Lets see what the masons have to say.
I've seen this way to many times.
Looks to me like the soldiered bricks where laid to far out and at to steep an angle.
The bottom frame of the window should have set out beyond the back of the brick and covered that whole area up.


----------



## Robpo (Mar 30, 2014)

joecaption said:


> Lets see what the masons have to say.
> I've seen this way to many times.
> Looks to me like the soldiered bricks where laid to far out and at to steep an angle.
> The bottom frame of the window should have set out beyond the back of the brick and covered that whole area up.


Yea, I see what you mean. I was thinking replacement window. Looks like the wall could be bowing.


----------



## jomama45 (Nov 13, 2008)

Mortar patch first if the gaps are over 3/8" or so, and caulk after it cures.
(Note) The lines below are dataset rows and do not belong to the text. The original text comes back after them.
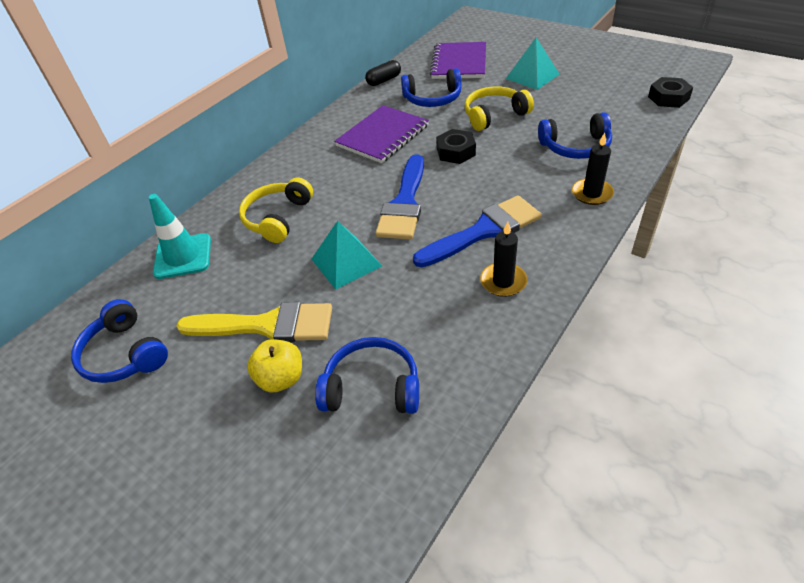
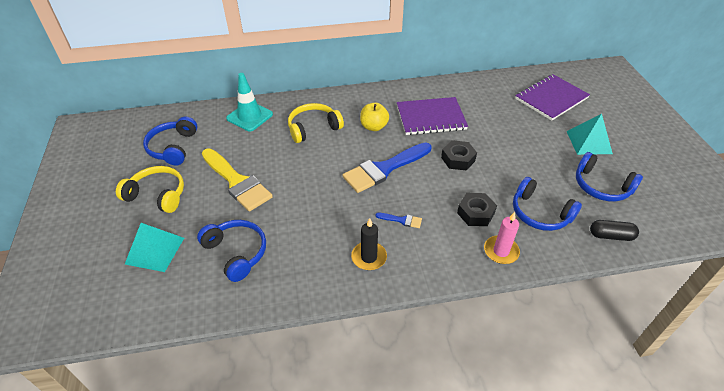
camera: 40 degrees right, 0 degrees up
(281, 378) = (209, 213): yellow apple -> yellow apple (374, 127)
(346, 262) = (311, 179): turquoise pyramid -> turquoise pyramid (155, 250)
(384, 80) = (483, 80): black capsule -> black capsule (610, 236)
(433, 99) = (496, 113): blue headphones -> blue headphones (601, 186)
(484, 231) = (402, 220): blue brush -> blue brush, size x0.42
(494, 115) = (518, 152): yellow headphones -> yellow headphones (157, 195)
(592, 193) = (501, 251): black candle -> pink candle
(668, 98) = (672, 231): black nut -> black nut (475, 213)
Joe, I don't think they're too steep, really can't set them too steep IMO. The industry standard is 15 degrees, but it's hard to achieve with brick sills typically. 
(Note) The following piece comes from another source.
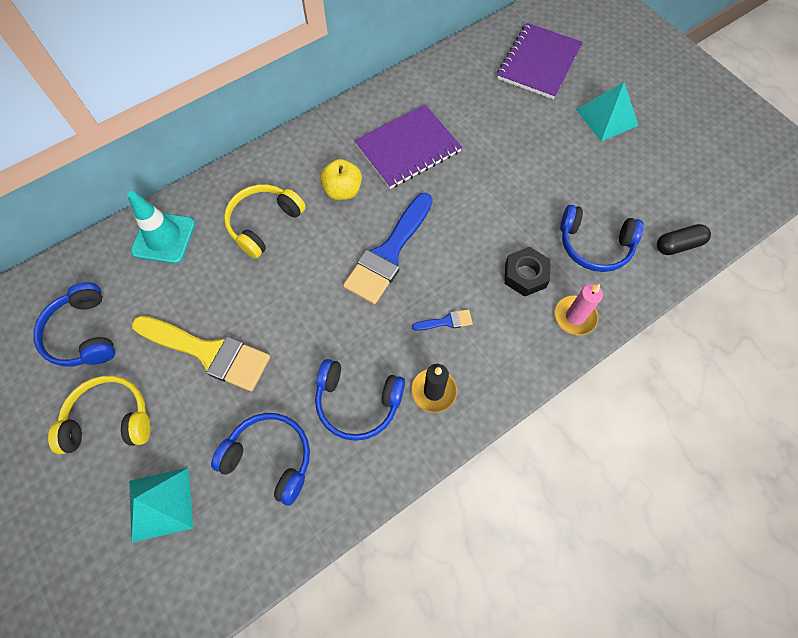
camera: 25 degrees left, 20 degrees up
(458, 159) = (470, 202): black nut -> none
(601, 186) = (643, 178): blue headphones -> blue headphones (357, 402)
In a perfect world, there would be a pan flashing under the sill, and weeps as well, but I doubt it, as it's a detail generally only used in commercial construction.........


----------



## wishIweremydad (May 6, 2014)

Thanks for the responses.
I don't think the wall is bowing. Maybe what you see is the bottom of the screen bowing up. The windows are Pella and all the screens were in the basement. They all look the same size and none of them are marked as to which window they came out of. 
They are uber tight, so much so that I have to somewhat force them in. When they go in the bottom edge bows up a bit in the middle from being so tight.

There's probably an abbreviation chart somewhere but I haven't learned them yet. What does VOC's mean?


----------



## Robpo (Mar 30, 2014)

wishIweremydad said:


> Thanks for the responses.
> I don't think the wall is bowing. Maybe what you see is the bottom of the screen bowing up. The windows are Pella and all the screens were in the basement. They all look the same size and none of them are marked as to which window they came out of.
> They are uber tight, so much so that I have to somewhat force them in. When they go in the bottom edge bows up a bit in the middle from being so tight.
> 
> There's probably an abbreviation chart somewhere but I haven't learned them yet. What does VOC's mean?


I don't know what the letters mean but it is off gases. I didn't see a bow it was because I have seen a window that had the ends of the brick like that showing and the wall was leaning. If you push on it and it doesn't move it is probably ok. Also check if there are holes so if water hits the out side of window it can get out. Sometime they get filled with dirt. You don't want to caulk over them.


----------



## Canarywood1 (May 5, 2012)

VOC= Volatile organic compounds.


----------